The media furore over the awarding of the Nobel Prize for peace to the Chinese dissident Liu Xiaobo is yet another egregious example of European moral decadence. The Nobel Prize for peace has always served to bolster US and European imperial interests, with past prizes going to war criminals such as Henry Kissinger and Barack Obama.
But this year's prize smacks of unmitigated pusillanimity.
Liu Xiaobo was inprisoned in China due to his subversive political activity. It is difficult to judge the particular circumstances of this repression, but let's take a brief look into this man's past.
What does Xibao favour in China? What is his vision for a 'New Democratic China'? In an interview in 1988, Xiaobo the freedom fighter said he believed China needed up to three hundred years of colonisation in order to acquire 'democratic values' comparable to the West. He has never renounced these views.
In the nineteenth Century China was occupied by Western powers. Britain's Opium Wars against China had reduced the Chinese population to servitude and misery. When the Chinese communists arrived in Shanghai in 1949, they found a city of down-trodden drug addicts. China under Western colonisation was not a democracy.
When the United States declared War on Iraq in 2003, Xiaobo told a Swedish human rights activist that he fully suppported the war.
In Xiaobo's political manifesto one can read his project for a new China. He hopes to see a radical privatisation of all land, similar to the seigneurial system of China's past, where foreign investors could buy up large tracts of land and apartments,virtually re-colonising China.

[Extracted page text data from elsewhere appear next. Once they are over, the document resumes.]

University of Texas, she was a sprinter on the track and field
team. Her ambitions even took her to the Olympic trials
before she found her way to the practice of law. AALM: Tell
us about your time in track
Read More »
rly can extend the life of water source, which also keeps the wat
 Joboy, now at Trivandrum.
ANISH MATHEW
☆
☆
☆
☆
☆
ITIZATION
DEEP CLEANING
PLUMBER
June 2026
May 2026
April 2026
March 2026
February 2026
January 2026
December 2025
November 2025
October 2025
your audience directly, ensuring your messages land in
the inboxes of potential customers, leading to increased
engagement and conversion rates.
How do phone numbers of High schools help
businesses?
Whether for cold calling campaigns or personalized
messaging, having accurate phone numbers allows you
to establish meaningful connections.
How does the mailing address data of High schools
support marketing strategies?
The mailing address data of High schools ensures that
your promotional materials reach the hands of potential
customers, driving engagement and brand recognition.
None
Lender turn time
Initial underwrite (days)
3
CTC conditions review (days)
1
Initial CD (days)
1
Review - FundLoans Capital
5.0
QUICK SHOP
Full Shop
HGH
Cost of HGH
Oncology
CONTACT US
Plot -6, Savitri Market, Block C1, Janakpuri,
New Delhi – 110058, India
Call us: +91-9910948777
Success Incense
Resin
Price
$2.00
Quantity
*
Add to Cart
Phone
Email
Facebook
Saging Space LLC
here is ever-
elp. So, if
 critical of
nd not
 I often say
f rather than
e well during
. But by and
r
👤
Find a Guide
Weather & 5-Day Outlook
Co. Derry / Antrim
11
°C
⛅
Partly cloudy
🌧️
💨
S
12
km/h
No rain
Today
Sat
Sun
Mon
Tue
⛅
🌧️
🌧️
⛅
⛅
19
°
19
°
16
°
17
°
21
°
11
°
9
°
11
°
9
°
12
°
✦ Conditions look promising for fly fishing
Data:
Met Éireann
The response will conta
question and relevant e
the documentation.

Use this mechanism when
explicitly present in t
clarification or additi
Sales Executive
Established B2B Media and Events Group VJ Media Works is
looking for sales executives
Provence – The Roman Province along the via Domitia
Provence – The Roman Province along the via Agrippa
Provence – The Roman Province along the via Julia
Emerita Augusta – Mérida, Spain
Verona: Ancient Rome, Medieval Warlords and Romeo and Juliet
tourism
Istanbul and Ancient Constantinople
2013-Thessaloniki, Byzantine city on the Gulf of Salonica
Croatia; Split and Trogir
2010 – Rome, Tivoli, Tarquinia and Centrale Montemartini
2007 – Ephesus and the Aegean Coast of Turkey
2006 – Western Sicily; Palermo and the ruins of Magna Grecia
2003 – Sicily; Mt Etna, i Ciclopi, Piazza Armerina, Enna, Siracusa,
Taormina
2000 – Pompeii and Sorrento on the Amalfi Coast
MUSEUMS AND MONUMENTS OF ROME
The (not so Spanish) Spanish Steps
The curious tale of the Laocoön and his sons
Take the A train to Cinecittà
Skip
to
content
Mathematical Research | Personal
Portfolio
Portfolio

Once again the august Nobel Prize committee has chosed a champion of peace and human rights. Xiaobo has been an indefatigable proponent of war, colonisation, greed and mayhem. This man, considered a criminal and a traitor in his native country, this champion of war, advocate of colonisation and the 'human right' to exploit and be exploited, the human rights of countries to be bombed and invaded by the United States, is a most worthy recipient of this Year's Nobel Prize for Peace.